> **The task**: The line containing "thumb ip: (235, 218)" marks the end: restate word for word every line from the first line of the entries below through that one.

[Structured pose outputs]
━━━━━━━━━━━━━━━━

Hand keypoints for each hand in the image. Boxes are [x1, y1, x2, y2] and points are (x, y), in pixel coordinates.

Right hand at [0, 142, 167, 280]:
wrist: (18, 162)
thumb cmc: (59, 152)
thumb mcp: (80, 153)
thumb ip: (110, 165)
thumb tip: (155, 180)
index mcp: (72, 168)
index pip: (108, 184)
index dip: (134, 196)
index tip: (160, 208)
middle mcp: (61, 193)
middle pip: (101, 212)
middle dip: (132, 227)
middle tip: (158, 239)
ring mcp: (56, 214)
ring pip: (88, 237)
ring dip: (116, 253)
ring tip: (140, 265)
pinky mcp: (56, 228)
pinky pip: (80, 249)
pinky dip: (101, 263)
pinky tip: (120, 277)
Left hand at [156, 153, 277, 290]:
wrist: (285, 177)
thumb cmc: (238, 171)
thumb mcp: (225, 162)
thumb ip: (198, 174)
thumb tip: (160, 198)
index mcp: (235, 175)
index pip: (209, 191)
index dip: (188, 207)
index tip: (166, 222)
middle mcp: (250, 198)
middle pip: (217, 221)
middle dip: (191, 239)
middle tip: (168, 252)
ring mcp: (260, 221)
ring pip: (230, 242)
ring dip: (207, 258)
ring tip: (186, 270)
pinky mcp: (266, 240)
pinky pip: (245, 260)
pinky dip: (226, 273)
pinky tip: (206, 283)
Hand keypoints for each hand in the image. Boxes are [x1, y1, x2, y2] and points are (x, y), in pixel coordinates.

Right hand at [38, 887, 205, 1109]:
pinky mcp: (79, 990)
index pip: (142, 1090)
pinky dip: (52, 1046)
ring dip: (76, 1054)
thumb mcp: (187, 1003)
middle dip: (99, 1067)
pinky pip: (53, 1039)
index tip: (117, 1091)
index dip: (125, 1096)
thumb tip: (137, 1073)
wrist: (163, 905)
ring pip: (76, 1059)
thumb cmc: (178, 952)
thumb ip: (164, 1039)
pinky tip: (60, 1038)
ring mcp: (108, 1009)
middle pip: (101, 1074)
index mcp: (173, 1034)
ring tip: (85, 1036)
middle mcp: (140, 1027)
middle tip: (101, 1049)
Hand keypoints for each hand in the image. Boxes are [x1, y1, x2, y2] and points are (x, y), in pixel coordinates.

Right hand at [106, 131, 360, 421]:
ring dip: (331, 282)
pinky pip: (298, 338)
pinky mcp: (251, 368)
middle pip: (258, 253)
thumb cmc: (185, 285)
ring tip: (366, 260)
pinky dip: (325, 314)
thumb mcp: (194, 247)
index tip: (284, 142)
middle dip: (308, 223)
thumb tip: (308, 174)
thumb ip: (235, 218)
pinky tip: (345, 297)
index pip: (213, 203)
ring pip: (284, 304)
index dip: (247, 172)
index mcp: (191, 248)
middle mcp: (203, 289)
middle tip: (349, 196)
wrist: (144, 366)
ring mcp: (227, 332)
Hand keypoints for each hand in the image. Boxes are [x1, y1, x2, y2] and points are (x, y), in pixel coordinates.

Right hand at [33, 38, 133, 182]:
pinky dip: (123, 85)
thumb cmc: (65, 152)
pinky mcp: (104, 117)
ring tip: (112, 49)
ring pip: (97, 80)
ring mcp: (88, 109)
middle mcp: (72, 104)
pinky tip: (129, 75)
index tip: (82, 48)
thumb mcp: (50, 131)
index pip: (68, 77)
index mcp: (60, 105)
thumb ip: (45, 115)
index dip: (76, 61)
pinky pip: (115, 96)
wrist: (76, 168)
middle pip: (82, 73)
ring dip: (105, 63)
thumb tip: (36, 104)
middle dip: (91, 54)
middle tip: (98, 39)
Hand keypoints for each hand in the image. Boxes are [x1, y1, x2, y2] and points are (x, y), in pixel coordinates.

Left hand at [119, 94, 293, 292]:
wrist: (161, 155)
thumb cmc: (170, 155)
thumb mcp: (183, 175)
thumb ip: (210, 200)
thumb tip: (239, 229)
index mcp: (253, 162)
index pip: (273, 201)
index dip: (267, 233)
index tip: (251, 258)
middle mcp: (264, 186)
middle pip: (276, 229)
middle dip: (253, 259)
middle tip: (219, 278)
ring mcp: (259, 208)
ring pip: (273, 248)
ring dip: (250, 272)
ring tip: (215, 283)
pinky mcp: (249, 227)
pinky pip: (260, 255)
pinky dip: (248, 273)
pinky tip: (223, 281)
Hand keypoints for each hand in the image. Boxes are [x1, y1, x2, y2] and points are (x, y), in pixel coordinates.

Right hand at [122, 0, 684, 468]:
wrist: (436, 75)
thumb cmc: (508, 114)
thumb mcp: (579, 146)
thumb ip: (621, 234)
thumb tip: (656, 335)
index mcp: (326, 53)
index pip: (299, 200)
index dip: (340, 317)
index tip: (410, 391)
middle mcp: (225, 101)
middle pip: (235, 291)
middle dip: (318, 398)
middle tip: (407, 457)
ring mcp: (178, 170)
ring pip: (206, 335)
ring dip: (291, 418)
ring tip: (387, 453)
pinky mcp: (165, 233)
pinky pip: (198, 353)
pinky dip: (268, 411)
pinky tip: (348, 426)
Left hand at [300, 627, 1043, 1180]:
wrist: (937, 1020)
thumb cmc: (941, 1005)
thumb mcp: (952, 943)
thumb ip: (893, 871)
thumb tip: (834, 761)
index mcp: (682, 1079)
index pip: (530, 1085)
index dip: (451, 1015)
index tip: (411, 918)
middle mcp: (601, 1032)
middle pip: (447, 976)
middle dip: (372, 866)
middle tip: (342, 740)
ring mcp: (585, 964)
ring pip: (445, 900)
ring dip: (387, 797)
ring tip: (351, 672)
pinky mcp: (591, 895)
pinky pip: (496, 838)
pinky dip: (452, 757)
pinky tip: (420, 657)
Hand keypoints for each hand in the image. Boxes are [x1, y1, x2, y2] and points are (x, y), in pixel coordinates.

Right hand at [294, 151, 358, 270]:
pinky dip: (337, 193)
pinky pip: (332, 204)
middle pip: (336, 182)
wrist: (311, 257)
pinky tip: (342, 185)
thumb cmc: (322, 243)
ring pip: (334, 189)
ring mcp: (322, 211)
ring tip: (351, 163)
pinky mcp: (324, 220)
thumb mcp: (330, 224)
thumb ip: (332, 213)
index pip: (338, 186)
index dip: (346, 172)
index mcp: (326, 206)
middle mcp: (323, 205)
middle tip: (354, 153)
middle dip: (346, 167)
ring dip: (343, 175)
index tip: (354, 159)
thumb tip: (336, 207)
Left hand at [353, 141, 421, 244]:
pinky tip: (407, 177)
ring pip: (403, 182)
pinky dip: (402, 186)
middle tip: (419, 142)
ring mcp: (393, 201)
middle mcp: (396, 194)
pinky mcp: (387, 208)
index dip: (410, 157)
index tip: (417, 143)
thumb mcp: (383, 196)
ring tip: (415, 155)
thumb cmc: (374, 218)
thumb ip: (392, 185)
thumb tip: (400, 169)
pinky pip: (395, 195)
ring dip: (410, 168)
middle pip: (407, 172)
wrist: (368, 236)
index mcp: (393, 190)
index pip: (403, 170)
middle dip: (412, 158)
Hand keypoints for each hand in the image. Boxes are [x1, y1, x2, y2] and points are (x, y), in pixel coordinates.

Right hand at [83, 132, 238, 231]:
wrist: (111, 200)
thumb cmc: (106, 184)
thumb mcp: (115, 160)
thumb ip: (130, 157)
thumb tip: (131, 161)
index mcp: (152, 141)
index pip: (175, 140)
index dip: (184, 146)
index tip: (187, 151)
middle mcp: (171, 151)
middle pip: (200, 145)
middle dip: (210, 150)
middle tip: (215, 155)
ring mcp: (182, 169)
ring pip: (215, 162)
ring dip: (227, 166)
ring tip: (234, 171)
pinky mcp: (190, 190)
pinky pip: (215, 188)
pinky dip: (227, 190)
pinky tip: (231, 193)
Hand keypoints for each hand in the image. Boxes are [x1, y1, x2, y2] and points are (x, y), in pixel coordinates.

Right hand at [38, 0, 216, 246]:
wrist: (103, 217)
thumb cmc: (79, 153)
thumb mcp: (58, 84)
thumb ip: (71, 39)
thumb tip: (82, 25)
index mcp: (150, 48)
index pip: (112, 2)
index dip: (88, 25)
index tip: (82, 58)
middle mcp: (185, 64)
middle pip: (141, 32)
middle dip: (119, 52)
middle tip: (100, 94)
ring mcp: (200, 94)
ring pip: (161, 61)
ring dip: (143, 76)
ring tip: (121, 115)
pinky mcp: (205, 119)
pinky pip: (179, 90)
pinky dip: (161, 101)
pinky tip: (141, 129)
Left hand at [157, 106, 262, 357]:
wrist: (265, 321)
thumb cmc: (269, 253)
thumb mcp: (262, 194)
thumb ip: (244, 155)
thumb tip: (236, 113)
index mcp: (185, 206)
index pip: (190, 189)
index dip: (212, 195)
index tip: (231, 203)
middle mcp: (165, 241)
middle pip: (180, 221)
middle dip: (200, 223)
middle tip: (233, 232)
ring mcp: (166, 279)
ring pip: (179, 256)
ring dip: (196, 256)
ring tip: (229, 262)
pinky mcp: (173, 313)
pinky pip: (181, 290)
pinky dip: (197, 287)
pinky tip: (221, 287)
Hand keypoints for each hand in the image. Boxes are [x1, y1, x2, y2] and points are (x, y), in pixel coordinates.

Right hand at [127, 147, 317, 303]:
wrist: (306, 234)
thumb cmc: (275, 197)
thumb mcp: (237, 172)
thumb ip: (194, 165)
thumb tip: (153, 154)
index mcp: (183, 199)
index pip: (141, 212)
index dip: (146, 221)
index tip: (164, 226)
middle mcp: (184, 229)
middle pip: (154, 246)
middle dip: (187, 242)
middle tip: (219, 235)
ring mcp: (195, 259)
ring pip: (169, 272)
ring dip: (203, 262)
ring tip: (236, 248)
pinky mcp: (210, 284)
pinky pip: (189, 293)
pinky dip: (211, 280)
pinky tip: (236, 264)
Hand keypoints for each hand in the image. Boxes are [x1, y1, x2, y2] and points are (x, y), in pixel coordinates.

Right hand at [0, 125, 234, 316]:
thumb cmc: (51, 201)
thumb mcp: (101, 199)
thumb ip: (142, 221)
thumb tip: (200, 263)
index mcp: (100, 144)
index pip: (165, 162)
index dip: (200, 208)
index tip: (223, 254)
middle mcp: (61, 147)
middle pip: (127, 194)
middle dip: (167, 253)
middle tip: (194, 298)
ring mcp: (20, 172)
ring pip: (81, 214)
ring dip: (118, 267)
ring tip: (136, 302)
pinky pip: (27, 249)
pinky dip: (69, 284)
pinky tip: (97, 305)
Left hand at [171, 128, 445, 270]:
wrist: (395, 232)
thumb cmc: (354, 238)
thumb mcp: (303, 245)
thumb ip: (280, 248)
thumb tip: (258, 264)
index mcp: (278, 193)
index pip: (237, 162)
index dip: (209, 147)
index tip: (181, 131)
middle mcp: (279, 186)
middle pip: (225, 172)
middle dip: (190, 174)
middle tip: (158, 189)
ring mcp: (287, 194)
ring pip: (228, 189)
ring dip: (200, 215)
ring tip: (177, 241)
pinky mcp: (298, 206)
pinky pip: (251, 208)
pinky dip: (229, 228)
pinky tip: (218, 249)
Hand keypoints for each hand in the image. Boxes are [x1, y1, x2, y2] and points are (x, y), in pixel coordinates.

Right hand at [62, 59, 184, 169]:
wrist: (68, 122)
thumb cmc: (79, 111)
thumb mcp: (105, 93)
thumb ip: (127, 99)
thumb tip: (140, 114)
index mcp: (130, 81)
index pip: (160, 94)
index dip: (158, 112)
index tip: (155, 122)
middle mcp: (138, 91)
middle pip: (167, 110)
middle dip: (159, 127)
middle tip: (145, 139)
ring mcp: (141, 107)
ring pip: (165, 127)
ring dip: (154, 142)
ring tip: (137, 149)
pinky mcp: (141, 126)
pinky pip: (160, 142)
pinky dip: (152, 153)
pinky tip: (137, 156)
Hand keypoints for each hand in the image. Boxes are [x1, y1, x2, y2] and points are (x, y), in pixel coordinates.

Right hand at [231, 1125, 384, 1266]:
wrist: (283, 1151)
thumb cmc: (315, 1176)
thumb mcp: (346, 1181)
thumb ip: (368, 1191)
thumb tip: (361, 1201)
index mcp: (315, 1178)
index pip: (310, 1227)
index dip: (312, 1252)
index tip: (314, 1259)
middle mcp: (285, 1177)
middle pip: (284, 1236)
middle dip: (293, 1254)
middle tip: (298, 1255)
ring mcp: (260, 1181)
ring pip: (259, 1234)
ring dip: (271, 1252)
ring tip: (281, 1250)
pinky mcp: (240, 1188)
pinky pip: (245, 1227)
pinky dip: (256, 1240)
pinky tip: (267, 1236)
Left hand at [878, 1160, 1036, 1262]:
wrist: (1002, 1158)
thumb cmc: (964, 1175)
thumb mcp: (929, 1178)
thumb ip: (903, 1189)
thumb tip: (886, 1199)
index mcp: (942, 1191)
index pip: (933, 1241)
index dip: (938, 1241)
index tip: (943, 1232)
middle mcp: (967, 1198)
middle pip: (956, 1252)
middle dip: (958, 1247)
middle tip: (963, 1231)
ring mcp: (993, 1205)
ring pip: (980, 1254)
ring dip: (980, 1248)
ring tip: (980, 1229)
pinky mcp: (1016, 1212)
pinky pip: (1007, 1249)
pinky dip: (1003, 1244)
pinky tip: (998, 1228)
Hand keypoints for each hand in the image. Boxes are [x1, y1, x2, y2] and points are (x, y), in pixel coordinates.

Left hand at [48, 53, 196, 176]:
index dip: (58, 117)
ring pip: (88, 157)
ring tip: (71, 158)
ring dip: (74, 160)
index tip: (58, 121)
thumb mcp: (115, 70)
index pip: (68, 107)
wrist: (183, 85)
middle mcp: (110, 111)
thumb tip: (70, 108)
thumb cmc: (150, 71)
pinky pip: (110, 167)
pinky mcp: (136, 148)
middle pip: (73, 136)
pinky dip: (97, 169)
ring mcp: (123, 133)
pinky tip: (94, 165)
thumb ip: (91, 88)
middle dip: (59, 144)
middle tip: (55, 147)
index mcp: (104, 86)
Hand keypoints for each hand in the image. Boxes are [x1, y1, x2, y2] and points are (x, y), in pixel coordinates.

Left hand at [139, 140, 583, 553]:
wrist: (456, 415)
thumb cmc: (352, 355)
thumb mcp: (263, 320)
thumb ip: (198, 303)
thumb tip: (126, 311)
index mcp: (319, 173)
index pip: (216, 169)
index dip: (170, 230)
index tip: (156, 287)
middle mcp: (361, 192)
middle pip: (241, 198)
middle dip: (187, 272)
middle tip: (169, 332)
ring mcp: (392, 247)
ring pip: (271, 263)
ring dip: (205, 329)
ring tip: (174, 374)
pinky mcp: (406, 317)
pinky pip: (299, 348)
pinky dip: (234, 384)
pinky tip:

━━━━━━━━━━━━━━━━

> **The answer**:
Hand keypoints for each hand in the image. Boxes are [x1, y1, x2, y2] and points are (x, y), in pixel coordinates.

Right hand at [0, 142, 167, 280]:
wrist: (18, 162)
thumb cmc: (59, 152)
thumb mcp: (80, 153)
thumb ip: (110, 165)
thumb tip: (155, 180)
index mcp: (72, 168)
index pip: (108, 184)
index dip: (134, 196)
index tip: (160, 208)
middle mcp: (61, 193)
middle pip: (101, 212)
middle dip: (132, 227)
middle tip: (158, 239)
ring mcp: (56, 214)
ring pip: (88, 237)
ring dip: (116, 253)
ring tip: (140, 265)
pinky mcp: (56, 228)
pinky pip: (80, 249)
pinky dip: (101, 263)
pinky tip: (120, 277)
Left hand at [156, 153, 277, 290]:
wrist: (285, 177)
thumb cmc: (238, 171)
thumb mcp: (225, 162)
thumb ip: (198, 174)
thumb tip: (160, 198)
index mcp: (235, 175)
index pip: (209, 191)
index dip: (188, 207)
index tip: (166, 222)
middle mcp: (250, 198)
middle pip: (217, 221)
middle dip: (191, 239)
middle tip: (168, 252)
ring mcp: (260, 221)
ring pip: (230, 242)
ring dip: (207, 258)
ring tip: (186, 270)
pinky mcp: (266, 240)
pinky pip: (245, 260)
pinky dip: (226, 273)
pinky tip: (206, 283)
Hand keypoints for each hand in the image. Boxes are [x1, y1, x2, y2] and points are (x, y), in pixel coordinates.

Right hand at [38, 887, 205, 1109]:
pinky mcp: (79, 990)
index pip: (142, 1090)
pinky dip: (52, 1046)
ring dip: (76, 1054)
thumb mcp: (187, 1003)
middle dip: (99, 1067)
pinky pip: (53, 1039)
index tip: (117, 1091)
index dip: (125, 1096)
thumb tip: (137, 1073)
wrist: (163, 905)
ring pip: (76, 1059)
thumb cmc: (178, 952)
thumb ip: (164, 1039)
pinky tip: (60, 1038)
ring mcp: (108, 1009)
middle pip: (101, 1074)
index mcp: (173, 1034)
ring tip: (85, 1036)
middle mcp: (140, 1027)
middle tip: (101, 1049)
Hand keypoints for each hand in the image. Boxes are [x1, y1, x2, y2] and points are (x, y), in pixel coordinates.

Right hand at [106, 131, 360, 421]:
ring dip: (331, 282)
pinky pip: (298, 338)
pinky mcp: (251, 368)
middle pip: (258, 253)
thumb cmc: (185, 285)
ring tip: (366, 260)
pinky dip: (325, 314)
thumb mcp: (194, 247)
index tip: (284, 142)
middle dip: (308, 223)
thumb tip: (308, 174)
thumb ip: (235, 218)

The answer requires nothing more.